▸ Problem description
Determine how many lines in the listing contain the string "madrugada". Only that number goes in the answer.

◆ ◆ ◆ ◆ ◆ ◆ ◆

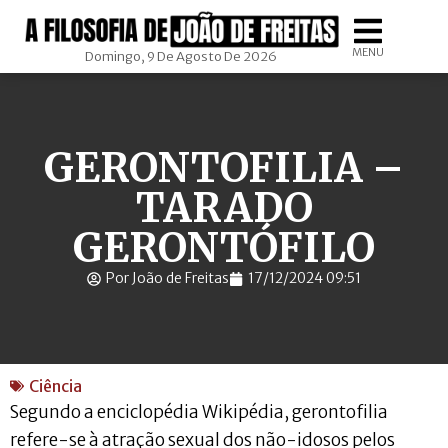
MENU
Domingo, 9 De Agosto De 2026
GERONTOFILIA –
TARADO
GERONTÓFILO
Por João de Freitas
17/12/2024 09:51
Ciência
Segundo a enciclopédia Wikipédia, gerontofilia
refere-se à atração sexual dos não-idosos pelos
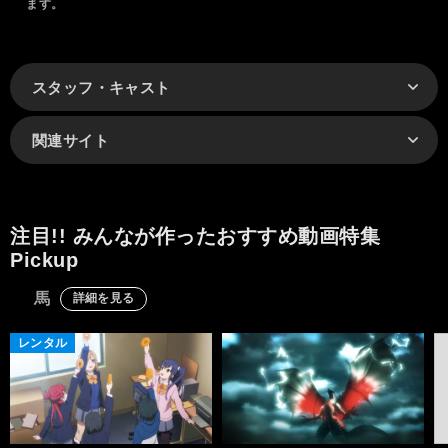
ます。
スタッフ・キャスト
関連サイト
注目!! みんなが作ったおすすめ動画特集
Pickup
馬
詳細を見る
レンタル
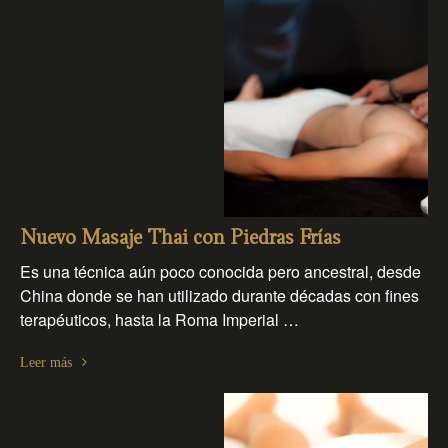
Nuevo Masaje Thai con Piedras Frías
Es una técnica aún poco conocida pero ancestral, desde
China donde se han utilizado durante décadas con fines
terapéuticos, hasta la Roma Imperial …
Leer más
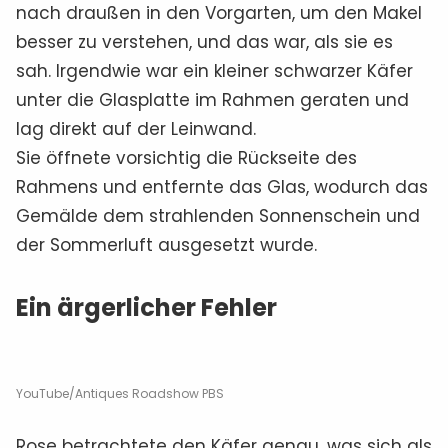
nach draußen in den Vorgarten, um den Makel
besser zu verstehen, und das war, als sie es
sah. Irgendwie war ein kleiner schwarzer Käfer
unter die Glasplatte im Rahmen geraten und
lag direkt auf der Leinwand.
Sie öffnete vorsichtig die Rückseite des
Rahmens und entfernte das Glas, wodurch das
Gemälde dem strahlenden Sonnenschein und
der Sommerluft ausgesetzt wurde.
Ein ärgerlicher Fehler
YouTube/Antiques Roadshow PBS
Rose betrachtete den Käfer genau, was sich als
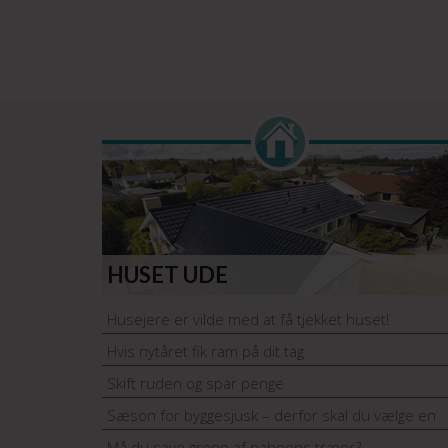
HUSET UDE
Husejere er vilde med at få tjekket huset!
Hvis nytåret fik ram på dit tag
Skift ruden og spar penge
Sæson for byggesjusk – derfor skal du vælge en
håndværker med garantiordning
Må du save grene af naboens træer?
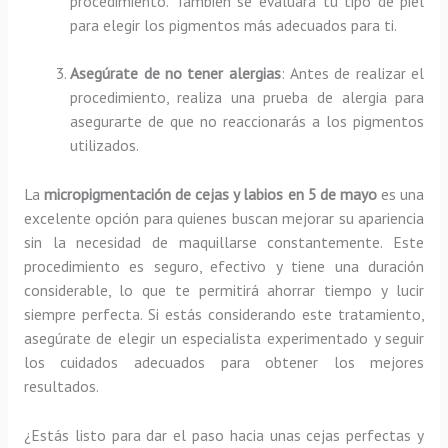
procedimiento. También se evaluará tu tipo de piel
para elegir los pigmentos más adecuados para ti.
Asegúrate de no tener alergias
: Antes de realizar el
procedimiento, realiza una prueba de alergia para
asegurarte de que no reaccionarás a los pigmentos
utilizados.
La
micropigmentación de cejas y labios en 5 de mayo
es una
excelente opción para quienes buscan mejorar su apariencia
sin la necesidad de maquillarse constantemente. Este
procedimiento es seguro, efectivo y tiene una duración
considerable, lo que te permitirá ahorrar tiempo y lucir
siempre perfecta. Si estás considerando este tratamiento,
asegúrate de elegir un especialista experimentado y seguir
los cuidados adecuados para obtener los mejores
resultados.
¿Estás listo para dar el paso hacia unas cejas perfectas y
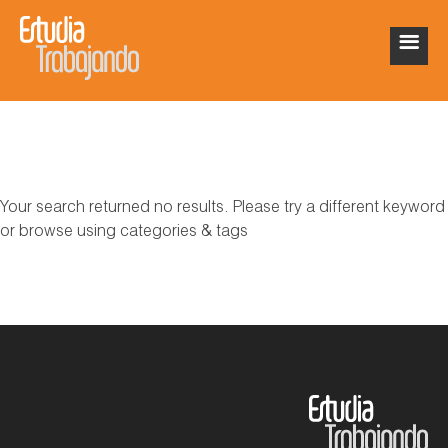
Your search returned no results. Please try a different keyword
or browse using categories & tags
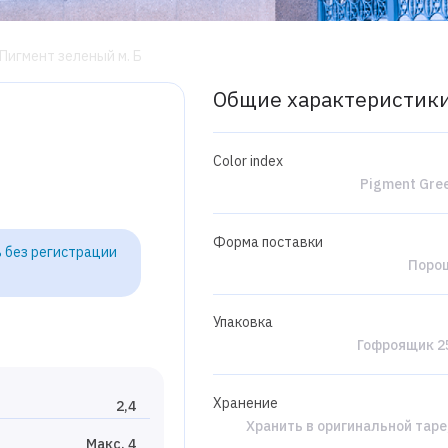
Пигмент зеленый м. Б
Общие характеристик
Color index
Pigment Gree
Форма поставки
 без регистрации
Поро
Упаковка
Гофроящик 25
Хранение
2,4
Хранить в оригинальной таре
Макс. 4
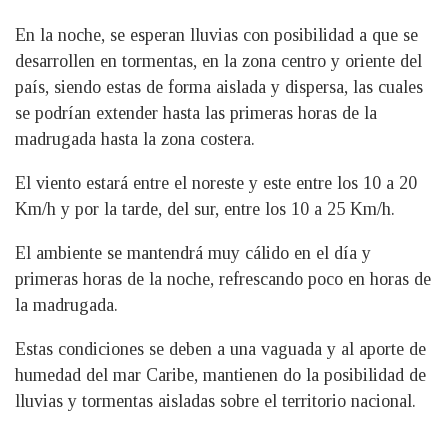
En la noche, se esperan lluvias con posibilidad a que se
desarrollen en tormentas, en la zona centro y oriente del
país, siendo estas de forma aislada y dispersa, las cuales
se podrían extender hasta las primeras horas de la
madrugada hasta la zona costera.
El viento estará entre el noreste y este entre los 10 a 20
Km/h y por la tarde, del sur, entre los 10 a 25 Km/h.
El ambiente se mantendrá muy cálido en el día y
primeras horas de la noche, refrescando poco en horas de
la madrugada.
Estas condiciones se deben a una vaguada y al aporte de
humedad del mar Caribe, mantienen do la posibilidad de
lluvias y tormentas aisladas sobre el territorio nacional.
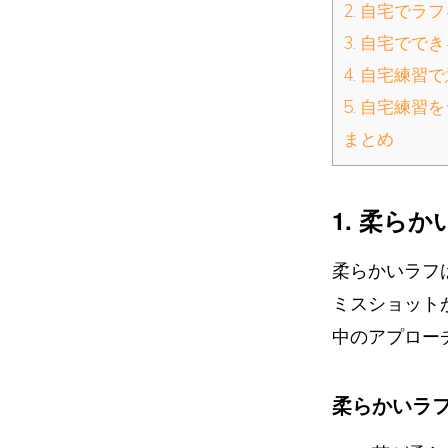
2. 自宅で
3. 自宅でで
4. 自宅練習
5. 自宅練
まとめ
1. 柔ら
柔らかいラフ
ミスショット
中のアプロー
柔らかいラ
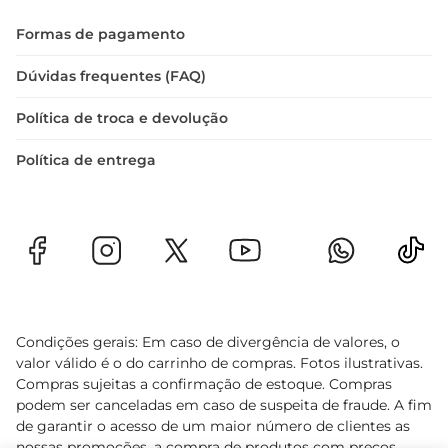
Formas de pagamento
Dúvidas frequentes (FAQ)
Política de troca e devolução
Política de entrega
Condições gerais: Em caso de divergência de valores, o
valor válido é o do carrinho de compras. Fotos ilustrativas.
Compras sujeitas a confirmação de estoque. Compras
podem ser canceladas em caso de suspeita de fraude. A fim
de garantir o acesso de um maior número de clientes as
nossas promoções, a compra de produtos com preços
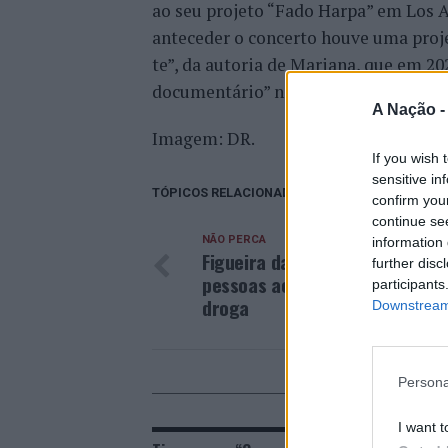
ao seu projeto “Fado Harpa” em Los 
anteceder o concerto houve uma proj
te”, da autoria de Mariana, que em 2
documentário” nos “
Independent sho
A Nação 
Imagem: DR.
If you wish 
sensitive in
TÓPICOS RELACIONADOS:
DESTAQUE
DOCU
confirm you
continue se
NÃO PERCA
information 
Figueira da Foz: PSP detém du
further disc
pessoas acusadas de tráfico d
participants
droga
Downstream 
Persona
POD
I want t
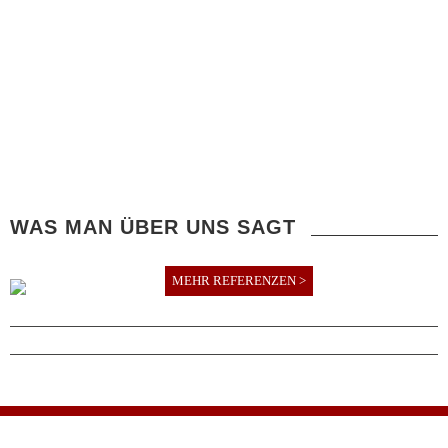
WAS MAN ÜBER UNS SAGT
MEHR REFERENZEN >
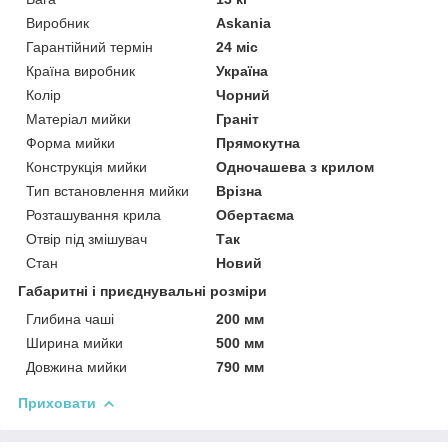
Виробник
Askania
Гарантійний термін
24 міс
Країна виробник
Україна
Колір
Чорний
Матеріал мийки
Граніт
Форма мийки
Прямокутна
Конструкція мийки
Одночашева з крилом
Тип встановлення мийки
Врізна
Розташування крила
Обертаєма
Отвір під змішувач
Так
Стан
Новий
Габаритні і приєднувальні розміри
Глибина чаші
200 мм
Ширина мийки
500 мм
Довжина мийки
790 мм
Приховати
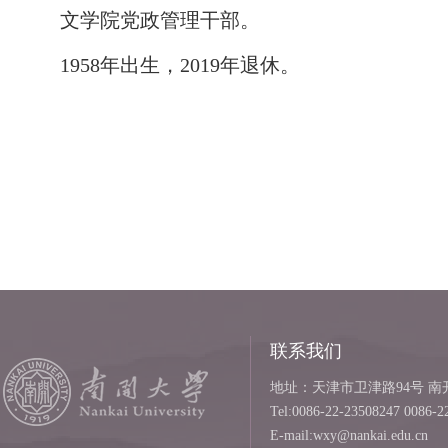
文学院党政管理干部。
1958年出生，2019年退休。
联系我们
地址：天津市卫津路94号 南开
Tel:0086-22-23508247 0086-2
E-mail:wxy@nankai.edu.cn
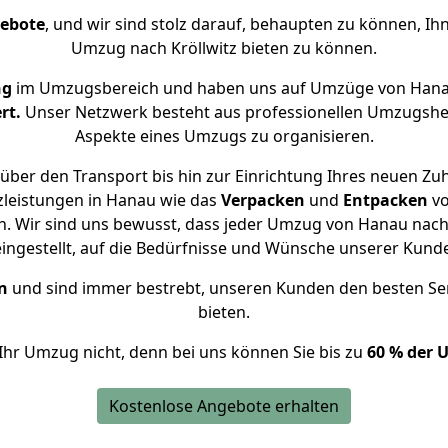
gebote
, und wir sind stolz darauf, behaupten zu können, Ih
Umzug nach Kröllwitz bieten zu können.
ng
im Umzugsbereich und haben uns auf Umzüge von Hanau
rt.
Unser Netzwerk besteht aus professionellen Umzugshelfer
Aspekte eines Umzugs zu organisieren.
über den Transport bis hin zur Einrichtung Ihres neuen Zuha
zleistungen in Hanau wie das
Verpacken
und
Entpacken
v
 Wir sind uns bewusst, dass jeder Umzug von Hanau nach K
eingestellt, auf die Bedürfnisse und Wünsche unserer Kund
n
und sind immer bestrebt, unseren Kunden den besten Se
bieten.
Ihr Umzug nicht, denn bei uns können Sie bis zu
60 % der 
Kostenlose Angebote erhalten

◆ ◆ ◆ ◆ ◆ ◆ ◆

▸ Written response
2